A second article published by the Washington Post - which at press time was the most widely read article of the day - written by the other bylined journalist, Michael E. Miller, also links to the manifesto and observes that it "outlined [the suspect's] path to Sunday’s shooting in clear but increasingly paranoid prose." The only explanation for writing an extremely long story called "Idaho shooting suspect’s ‘hypersexual’ Martian manifesto is a window into an unraveling mind" is because it "suggests...the act of an unraveling mind."
"Remington, who survived the point-blank shooting in what one church member called a “miracle,” had appeared a day earlier with Sen. Ted Cruz (R-Tex.) at an event put on by Cruz’s presidential campaign," Miller wrote. "That led to speculation the shooting was politically motivated."

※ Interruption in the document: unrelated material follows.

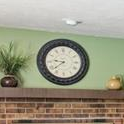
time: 9:38
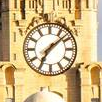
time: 7:08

Since Miller includes long quotes from the manifesto, the journalist must have read all of it, but makes no mention of the students, so he apparently didn't notice or care that their first names weren't redacted.
The suspect wrote that early in 2014, two graduate students at the Baylor College of Medicine "began reaching out to him", even though he "barely knew them", and "both kept pointing their finger at [him] saying 'pew pew' like they were shooting gun, and that he was later "told that _ and _ were 'not human.'" He added that they were "tasked" into turning him into the "the next school shooter."
In the manifesto, the suspect also suggests President Obama should take a lie detector test to prove he knows about Martians that "take control of 'wild' human beings and use them as sex slaves", but its highly doubtful that any federal law agencies will act upon that tip.
On Tuesday, Christian Datoc reported for The Daily Caller, "In a recent span of 16 hours, The Washington Post managed to publish 16 anti-Bernie stories, a fact that wasn’t lost on Reddi."